Results: A total of 58 consecutive patients were included. Median age at transplant was 56 years (range 27-71 years). Female patients represented 46% of the population; chemosensitive disease (complete or partial response) at transplant was reached in 83% of cases; mean HCT-CI was 4 (range 3-7); donor type was matched-related in 28%, matched-unrelated in 24%, mismatched unrelated in 2% and haploidentical in 46%; median donor age was 37 years (range 21-74 years); sex mismatch (female donor to male recipient) was present in 14%; PTCy was used in 79% of cases. Acute myeloid leukemia represented 48% of patients followed by Hodgkin and non-Hodgkin lymphomas (24%), myelodysplastic syndromes (17%), and acute lymphoblastic leukemia (11%). Regarding the type of comorbidities, the most prevalent were pulmonary (89%) followed by diabetes (19%), hepatic (12%), infectious (10%), cerebrovascular (7%) and ischemic cardiac disease (7%), arrhythmia (5%), psychiatric 3%, obesity (2%). Median follow-up among survivors was 40 months (range 11-76 months). At +24 months, NRM was 22% (95%CI: 12-32%), OS was 58% (95%CI:44-69%), PFS was 55% (95%Ci: 41-67%),; relapse/progression was 23% (95%CI:13.33%), acute grade 2-4 graft-versus-host-disease (aGVHD) was 48% (95%CI:36%-60%), all grade chronic GVHD was 19% (95%CI:9-29%). At day +30 neutrophil and platelets engraftment were 90% (95%CI:81-99%) and 69% (95%CI: 59-79%), respectively.

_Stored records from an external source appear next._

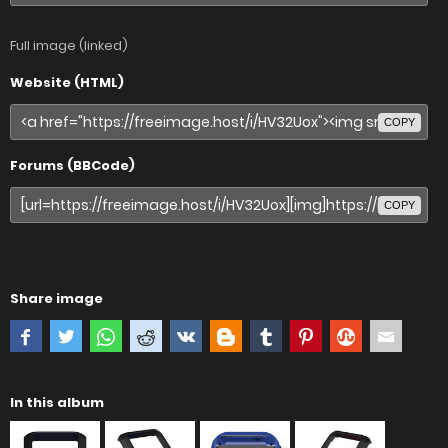
Full image (linked)
Website (HTML)
COPY
Forums (BBCode)
COPY
Share image
In this album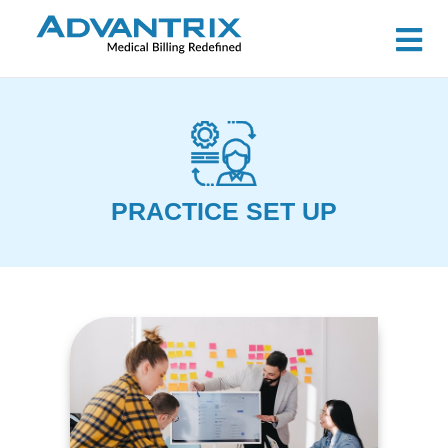
PRACTICE SET UP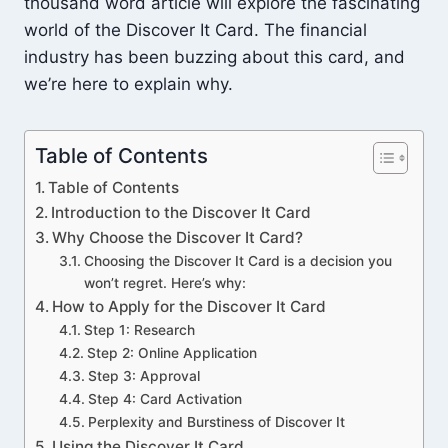
thousand word article will explore the fascinating
world of the Discover It Card. The financial
industry has been buzzing about this card, and
we’re here to explain why.
Table of Contents
Table of Contents
Introduction to the Discover It Card
Why Choose the Discover It Card?
Choosing the Discover It Card is a decision you
won’t regret. Here’s why:
How to Apply for the Discover It Card
Step 1: Research
Step 2: Online Application
Step 3: Approval
Step 4: Card Activation
Perplexity and Burstiness of Discover It
Using the Discover It Card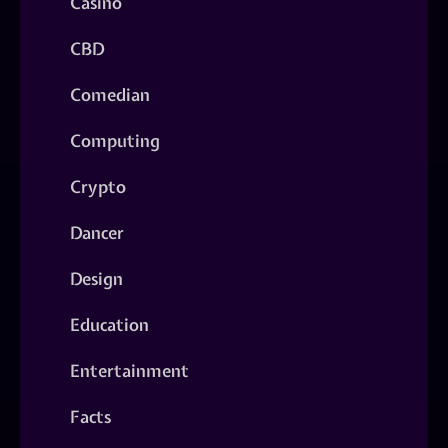
Casino
CBD
Comedian
Computing
Crypto
Dancer
Design
Education
Entertainment
Facts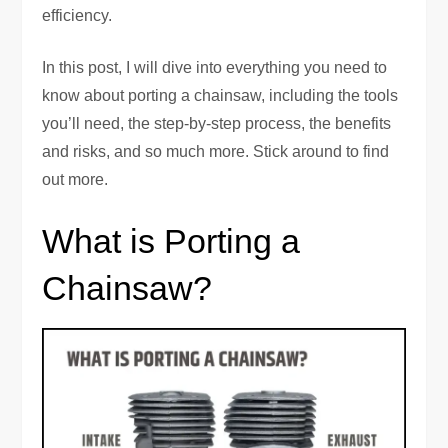
efficiency.
In this post, I will dive into everything you need to
know about porting a chainsaw, including the tools
you’ll need, the step-by-step process, the benefits
and risks, and so much more. Stick around to find
out more.
What is Porting a
Chainsaw?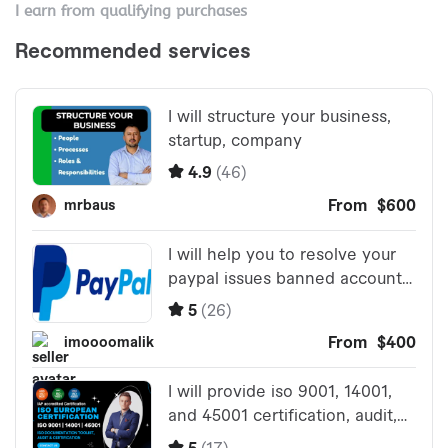
I earn from qualifying purchases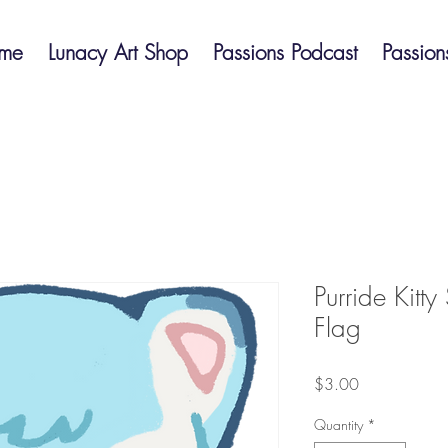
me
Lunacy Art Shop
Passions Podcast
Passion
Purride Kitty
Flag
Price
$3.00
Quantity
*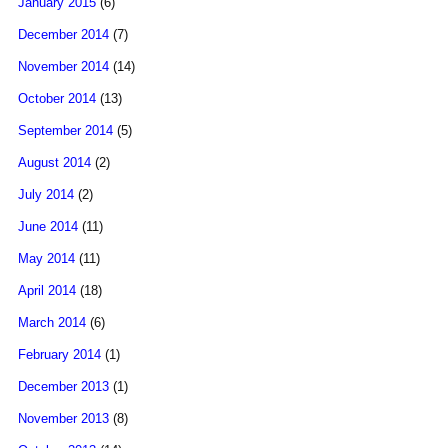
January 2015
(6)
December 2014
(7)
November 2014
(14)
October 2014
(13)
September 2014
(5)
August 2014
(2)
July 2014
(2)
June 2014
(11)
May 2014
(11)
April 2014
(18)
March 2014
(6)
February 2014
(1)
December 2013
(1)
November 2013
(8)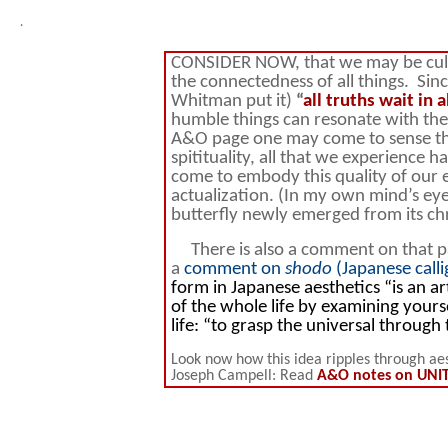
.
CONSIDER NOW, that we may be cultiva
the connectedness of all things. Sin
Whitman put it)
“
all truths wait in a
humble things can resonate with the 
A&O page one may come to sense tha
spitituality, all that we experience
come to embody this quality of our e
actualization. (In my own mind’s eye
butterfly newly emerged from its chr
There is also a comment on that page
a
comment on
shodo
(Japanese call
form in Japanese aesthetics “is an ar
of the whole life by examining yourse
life: “to grasp the universal through 
Look now how this idea ripples through aes
Joseph Campell: Read
A&O notes on UNITY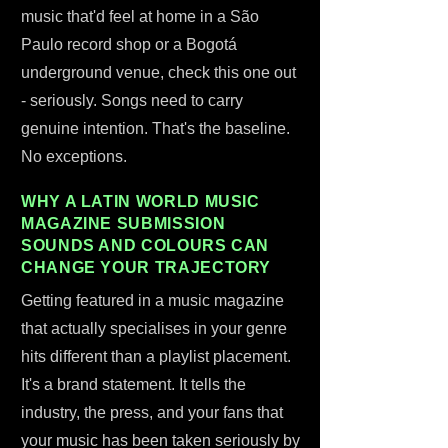
music that'd feel at home in a São
Paulo record shop or a Bogotá
underground venue, check this one out
- seriously. Songs need to carry
genuine intention. That's the baseline.
No exceptions.
WHY A LATIN WORLD MUSIC
MAGAZINE SUBMISSION
SOUNDS AND COLOURS CAN
CHANGE YOUR TRAJECTORY
Getting featured in a music magazine
that actually specialises in your genre
hits different than a playlist placement.
It's a brand statement. It tells the
industry, the press, and your fans that
your music has been taken seriously by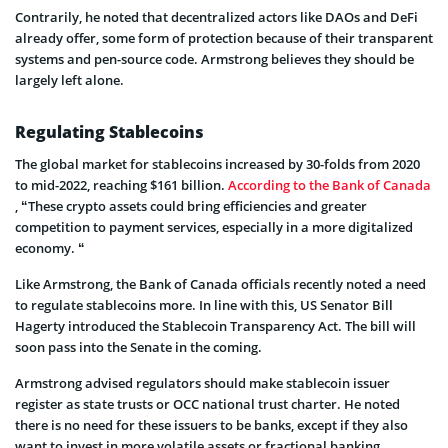
Contrarily, he noted that decentralized actors like DAOs and DeFi
already offer, some form of protection because of their transparent
systems and pen-source code. Armstrong believes they should be
largely left alone.
Regulating Stablecoins
The global market for stablecoins increased by 30-folds from 2020
to mid-2022, reaching $161 billion.
According to the Bank of Canada
, “These crypto assets could bring efficiencies and greater
competition to payment services, especially in a more digitalized
economy. “
Like Armstrong, the Bank of Canada officials recently noted a need
to regulate stablecoins more. In line with this, US Senator Bill
Hagerty introduced the Stablecoin Transparency Act. The bill will
soon pass into the Senate in the coming.
Armstrong advised regulators should make stablecoin issuer
register as state trusts or OCC national trust charter. He noted
there is no need for these issuers to be banks, except if they also
want to invest in more volatile assets or fractional banking.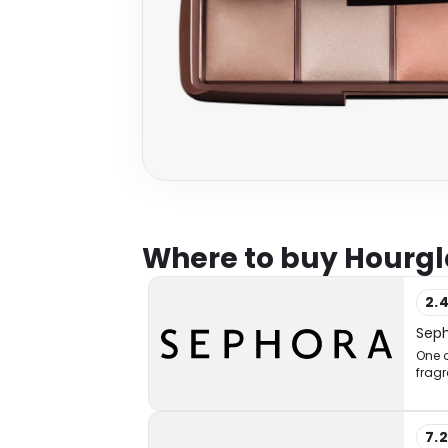
Where to buy Hourgl
2.
Sep
One o
fragr
7.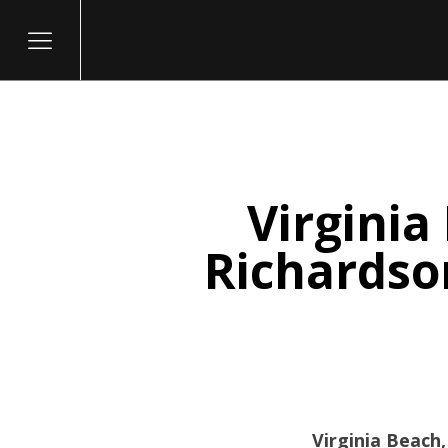
Virginia
itary
Richardson
Virginia Beach,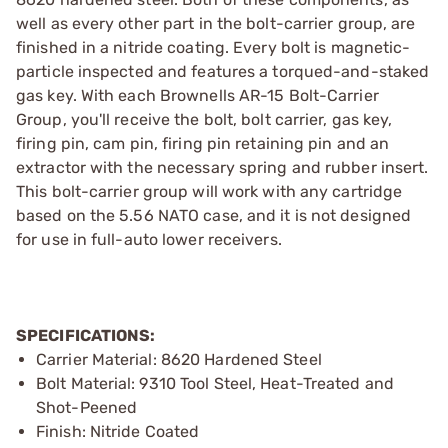
well as every other part in the bolt-carrier group, are
finished in a nitride coating. Every bolt is magnetic-
particle inspected and features a torqued-and-staked
gas key. With each Brownells AR-15 Bolt-Carrier
Group, you'll receive the bolt, bolt carrier, gas key,
firing pin, cam pin, firing pin retaining pin and an
extractor with the necessary spring and rubber insert.
This bolt-carrier group will work with any cartridge
based on the 5.56 NATO case, and it is not designed
for use in full-auto lower receivers.
SPECIFICATIONS:
Carrier Material: 8620 Hardened Steel
Bolt Material: 9310 Tool Steel, Heat-Treated and
Shot-Peened
Finish: Nitride Coated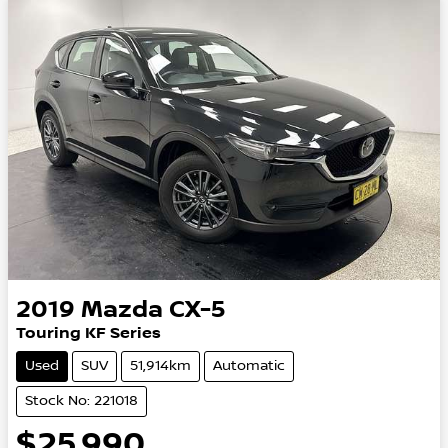
2019
Mazda
CX-5
Touring KF Series
Used
SUV
51,914km
Automatic
Stock No: 221018
$25,990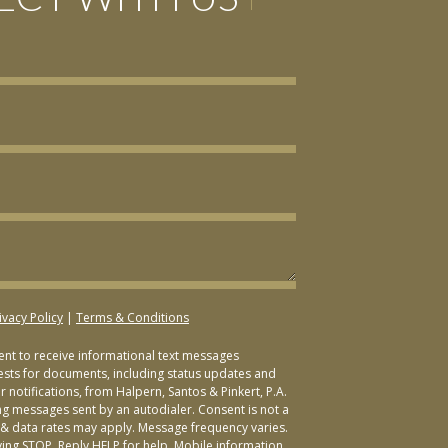
ivacy Policy
|
Terms & Conditions
sent to receive informational text messages
ests for documents, including status updates and
 notifications, from Halpern, Santos & Pinkert, P.A.
ng messages sent by an autodialer. Consent is not a
& data rates may apply. Message frequency varies.
ying STOP. Reply HELP for help. Mobile information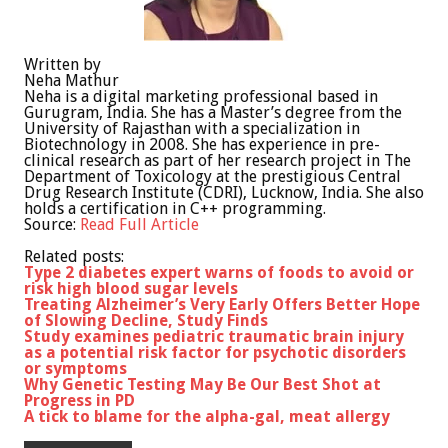
Written by
Neha Mathur
Neha is a digital marketing professional based in
Gurugram, India. She has a Master’s degree from the
University of Rajasthan with a specialization in
Biotechnology in 2008. She has experience in pre-
clinical research as part of her research project in The
Department of Toxicology at the prestigious Central
Drug Research Institute (CDRI), Lucknow, India. She also
holds a certification in C++ programming.
Source:
Read Full Article
Related posts:
Type 2 diabetes expert warns of foods to avoid or
risk high blood sugar levels
Treating Alzheimer’s Very Early Offers Better Hope
of Slowing Decline, Study Finds
Study examines pediatric traumatic brain injury
as a potential risk factor for psychotic disorders
or symptoms
Why Genetic Testing May Be Our Best Shot at
Progress in PD
A tick to blame for the alpha-gal, meat allergy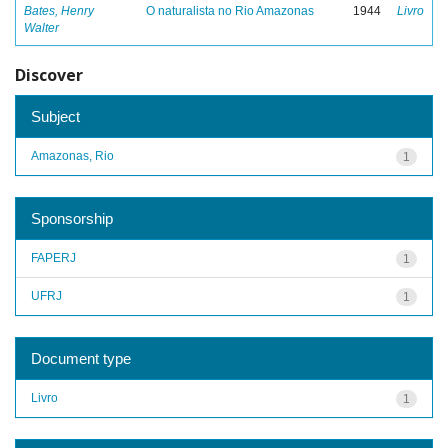
Bates, Henry
O naturalista no Rio Amazonas
1944
Livro
Walter
Discover
Subject
Amazonas, Rio
1
Sponsorship
FAPERJ
1
UFRJ
1
Document type
Livro
1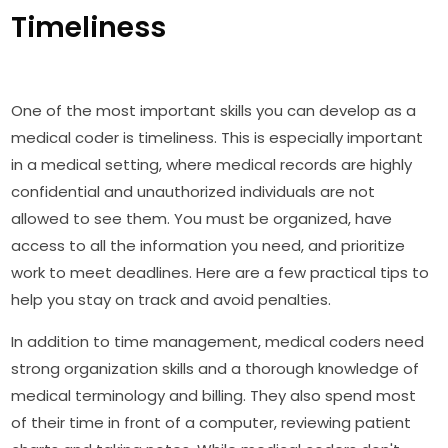
Timeliness
One of the most important skills you can develop as a
medical coder is timeliness. This is especially important
in a medical setting, where medical records are highly
confidential and unauthorized individuals are not
allowed to see them. You must be organized, have
access to all the information you need, and prioritize
work to meet deadlines. Here are a few practical tips to
help you stay on track and avoid penalties.
In addition to time management, medical coders need
strong organization skills and a thorough knowledge of
medical terminology and billing. They also spend most
of their time in front of a computer, reviewing patient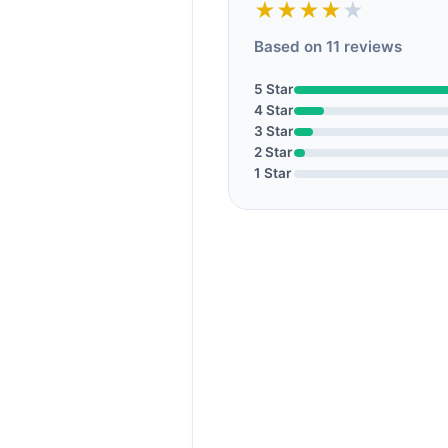
★★★★
★
Based on 11 reviews
5 Star
4 Star
3 Star
2 Star
1 Star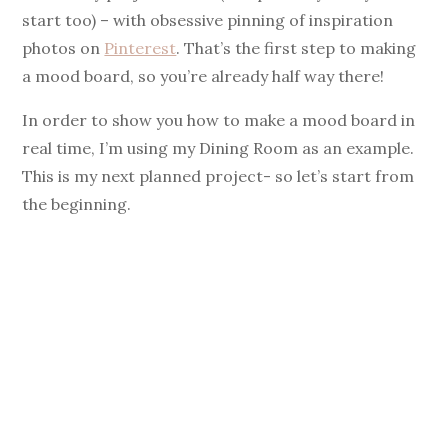
start too) – with obsessive pinning of inspiration
i
photos on
Pinterest
. That’s the first step to making
a mood board, so you’re already half way there!
d
In order to show you how to make a mood board in
e
real time, I’m using my Dining Room as an example.
This is my next planned project- so let’s start from
o
the beginning.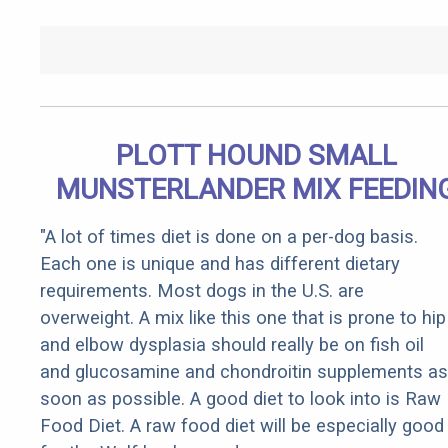
PLOTT HOUND SMALL
MUNSTERLANDER MIX FEEDIN
"A lot of times diet is done on a per-dog basis.
Each one is unique and has different dietary
requirements. Most dogs in the U.S. are
overweight. A mix like this one that is prone to hip
and elbow dysplasia should really be on fish oil
and glucosamine and chondroitin supplements as
soon as possible. A good diet to look into is Raw
Food Diet. A raw food diet will be especially good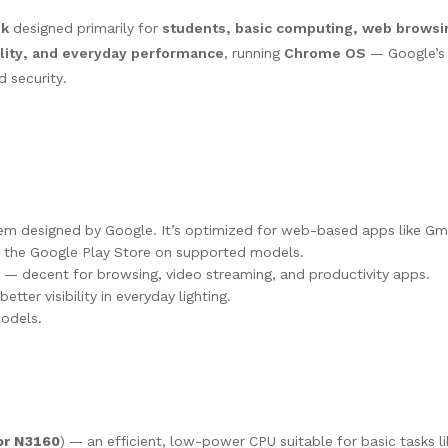
ok
designed primarily for
students, basic computing, web browsin
bility, and everyday performance
, running
Chrome OS
— Google’s 
 security.
tem designed by Google. It’s optimized for web-based apps like Gm
 the Google Play Store on supported models.
— decent for browsing, video streaming, and productivity apps.
etter visibility in everyday lighting.
odels.
or N3160
) — an efficient, low-power CPU suitable for basic tasks l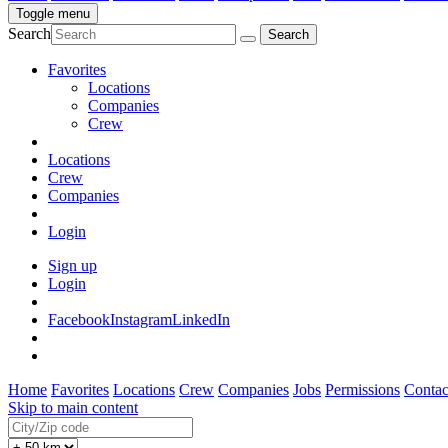
Toggle menu
Search
Favorites
Locations
Companies
Crew
Locations
Crew
Companies
Login
Sign up
Login
Facebook
Instagram
LinkedIn
Home
Favorites
Locations
Crew
Companies
Jobs
Permissions
Contac
Skip to main content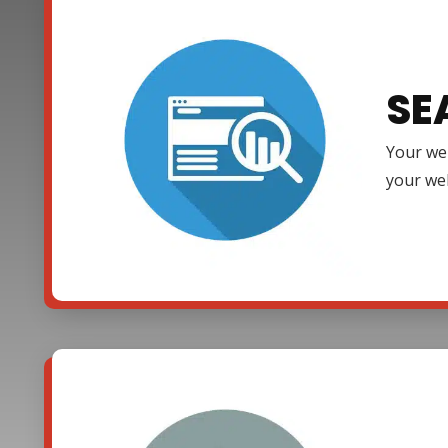
SE
Your web
your web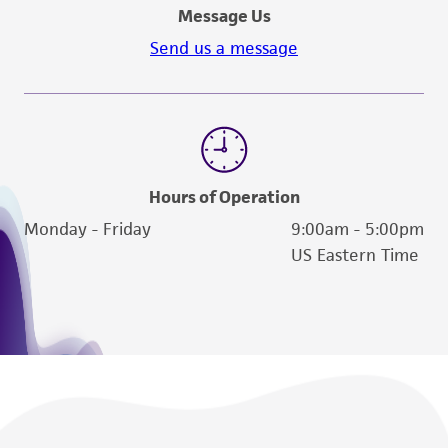
Message Us
Send us a message
Hours of Operation
Monday - Friday
9:00am - 5:00pm
US Eastern Time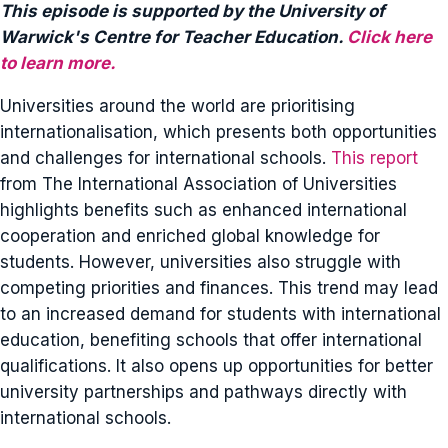
This episode is supported by the University of
Warwick's Centre for Teacher Education.
Click here
to learn more.
Universities around the world are prioritising
internationalisation, which presents both opportunities
and challenges for international schools.
This report
from The International Association of Universities
highlights benefits such as enhanced international
cooperation and enriched global knowledge for
students. However, universities also struggle with
competing priorities and finances. This trend may lead
to an increased demand for students with international
education, benefiting schools that offer international
qualifications. It also opens up opportunities for better
university partnerships and pathways directly with
international schools.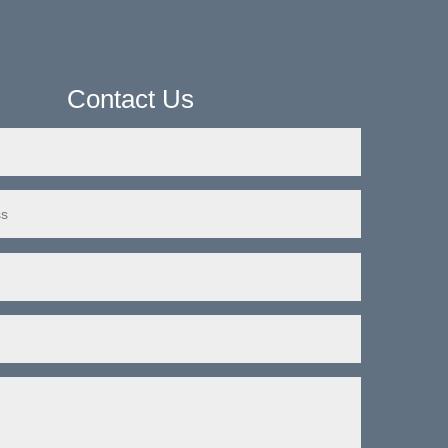
Contact Us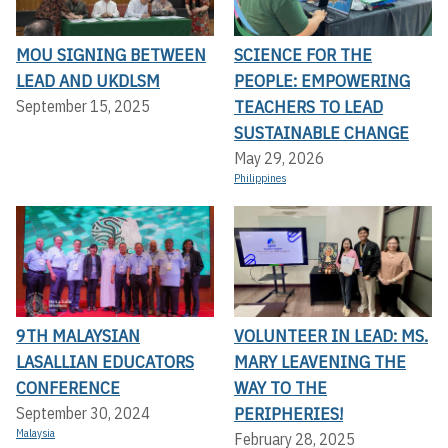
MOU SIGNING BETWEEN
SCIENCE FOR THE
LEAD AND UKDLSM
PEOPLE: EMPOWERING
TEACHERS TO LEAD
September 15, 2025
SUSTAINABLE CHANGE
May 29, 2026
Philippines
9TH MALAYSIAN
VOLUNTEER IN LEAD: MS.
LASALLIAN EDUCATORS
MARY LEAVENING THE
CONFERENCE
WAY TO THE
PERIPHERIES!
September 30, 2024
Malaysia
February 28, 2025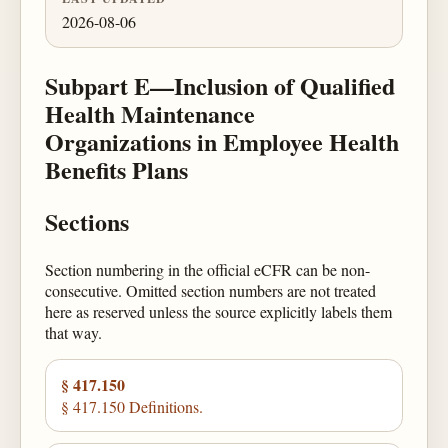
2026-08-06
Subpart E—Inclusion of Qualified
Health Maintenance
Organizations in Employee Health
Benefits Plans
Sections
Section numbering in the official eCFR can be non-
consecutive. Omitted section numbers are not treated
here as reserved unless the source explicitly labels them
that way.
§ 417.150
§ 417.150 Definitions.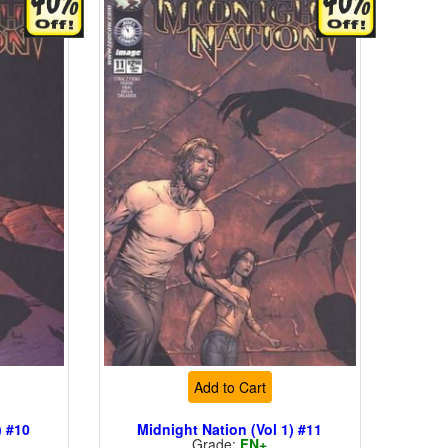
Add to Cart
) #10
Midnight Nation (Vol 1) #11
Grade:
FN+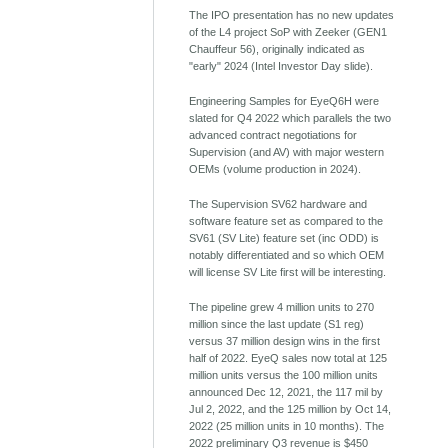
The IPO presentation has no new updates
of the L4 project SoP with Zeeker (GEN1
Chauffeur 56), originally indicated as
"early" 2024 (Intel Investor Day slide).
Engineering Samples for EyeQ6H were
slated for Q4 2022 which parallels the two
advanced contract negotiations for
Supervision (and AV) with major western
OEMs (volume production in 2024).
The Supervision SV62 hardware and
software feature set as compared to the
SV61 (SV Lite) feature set (inc ODD) is
notably differentiated and so which OEM
will license SV Lite first will be interesting.
The pipeline grew 4 million units to 270
million since the last update (S1 reg)
versus 37 million design wins in the first
half of 2022. EyeQ sales now total at 125
million units versus the 100 million units
announced Dec 12, 2021, the 117 mil by
Jul 2, 2022, and the 125 million by Oct 14,
2022 (25 million units in 10 months). The
2022 preliminary Q3 revenue is $450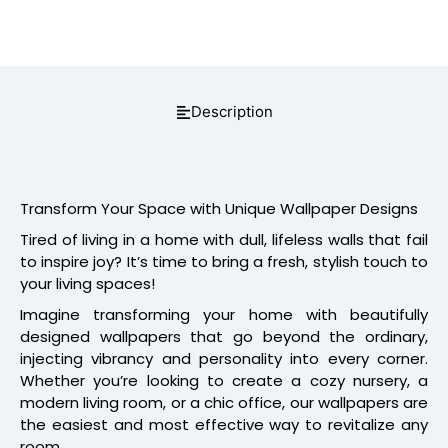
Description
Transform Your Space with Unique Wallpaper Designs
Tired of living in a home with dull, lifeless walls that fail
to inspire joy? It’s time to bring a fresh, stylish touch to
your living spaces!
Imagine transforming your home with beautifully
designed wallpapers that go beyond the ordinary,
injecting vibrancy and personality into every corner.
Whether you’re looking to create a cozy nursery, a
modern living room, or a chic office, our wallpapers are
the easiest and most effective way to revitalize any
room.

On univariate analysis, an HCT-CI >4 (selected to stratify our cohort, being 4 the mean of HCT-CI score of the study population) was associated with decreased PFS (41% versus 66%, p=0.03), OS (40% versus 72%, p<0.01). When performing the multivariate analysis, such results were confirmed for PFS (HR=4.16, 95%CI:1.79-9.75, p<0.01) and OS (HR=6.79, 95%CI:2.61-17.7, p<0.01). Also, a worse NRM was observed (HR=5.86, 95%CI:2.02-17.01). However, the accuracy prediction of HCT-CI>4 was considered low with an area under the curve between 0.58 and 0.62.

Conclusions: Patients with a HCT-CI> 3 currently have a significantly improved NRM compared to the past era, especially when RIC Conditioning and PTCy are used. An HCT-CI cutoff of 4 could be a better predictor of higher NRM or OS. However, its accuracy is still low. A higher HCT-CI should not be solely used to exclude patients without a specific evaluation of comorbidities by a specialist and a comprehensive evaluation of the patient, including frailty.